44)God is heengegaan
Hebreeuws, ELOHIM] zijn henen gegaan. Zie van deze manier van spreken Gen. 20:13.
 
45)Naam te zetten,
Dit is, tot eer zijns heiligen naams.
 
46)voor ulieden
Te weten, o Israël.
 
47)grote
Hebreeuws, deze grootheid en verschrikkelijkheden, of vreeslijkheden.
 
48)Uw land,
O God.
 
49)verdrijvende.
Dit woord is hier ingevoegd uit 1 Kron. 17:21. Anders, aldus: Voor het aangezicht uws volks, dat Gij U verlost hebt van Egypte, van de volken en hun goden.
 
50)eeuwigheid;
Versta, Israël naar het vlees, tot op de komst van Christus, maar het geestelijke Israël [dat is, de kerk Gods, bestaande uit gelovige Joden en heidenen] in alle eeuwigheid.
 
51)God
Zie Gen. 17:7; Lev. 18:2.
 
52)geworden.
Of, geweest.
 
53)oor Uws knechts
Dat is, Gij hebt het mij doen horen, mij geopenbaard, te weten gedaan, dat mij tevoren verborgen was.

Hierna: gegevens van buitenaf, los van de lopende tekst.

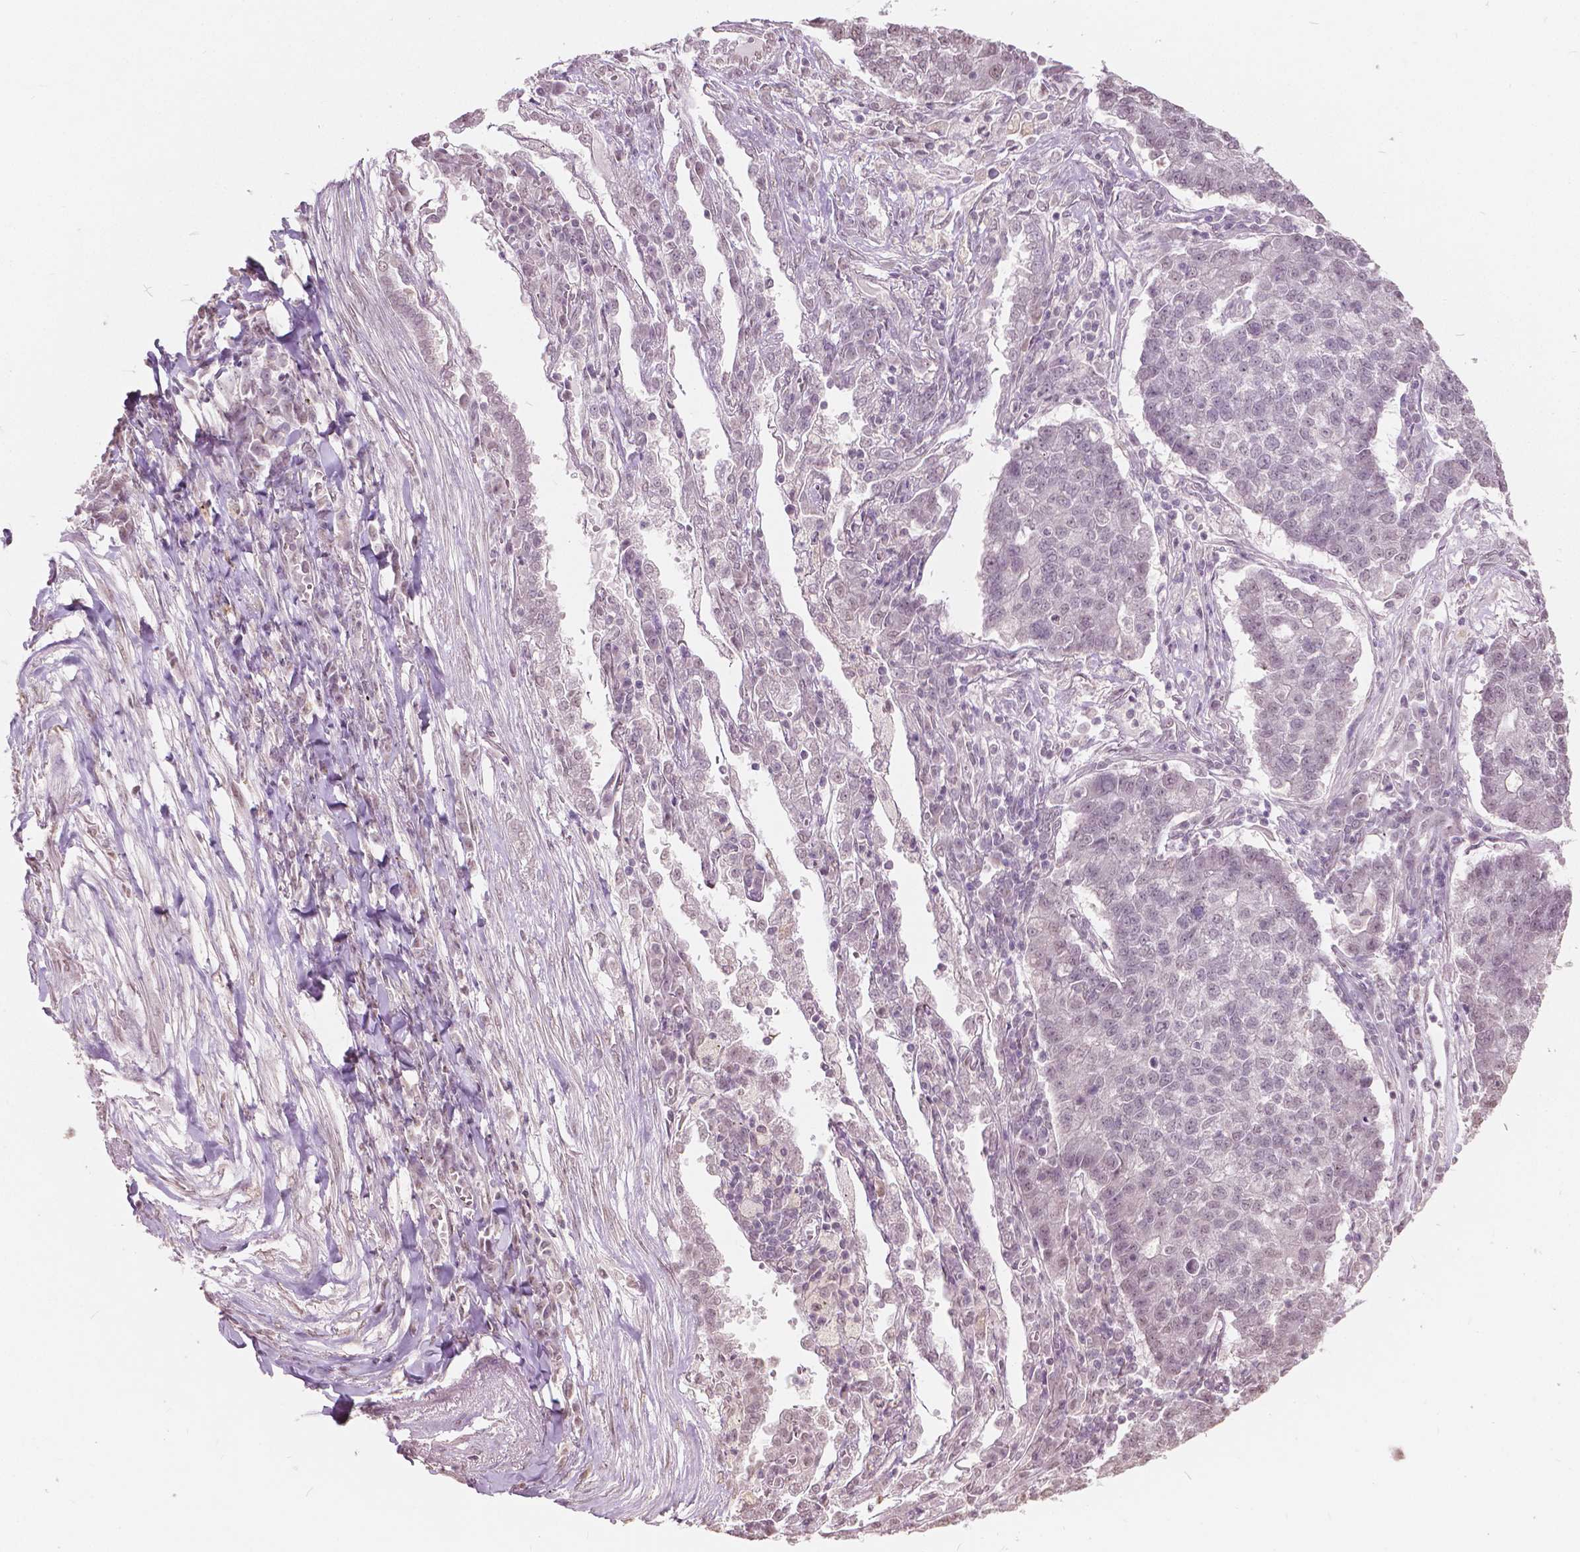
{"staining": {"intensity": "negative", "quantity": "none", "location": "none"}, "tissue": "lung cancer", "cell_type": "Tumor cells", "image_type": "cancer", "snomed": [{"axis": "morphology", "description": "Adenocarcinoma, NOS"}, {"axis": "topography", "description": "Lung"}], "caption": "Lung adenocarcinoma was stained to show a protein in brown. There is no significant positivity in tumor cells.", "gene": "HOXA10", "patient": {"sex": "male", "age": 57}}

Zie gelijke manier van spreken, Ruth 4:4, en 1 Sam. 9:15; zie aldaar.
 
54)in zijn hart gevonden,
Hebreeuws, zijn hart gevonden, of, met of bij zijn hart gevonden; dat is, hij heeft zich daarover in zijn hart zo gesteld gevonden, dat hij voorgenomen heeft dit gebed tot bewijs zijns geloofs en zijner dankbaarheid voor U uit te spreken.
 
55)met Uw zegen
Met deze woorden betuigt David zijn geloof, met hetwelk hij deze beloften Gods aannam, vastelijk vertrouwende dat zij zouden worden volbracht.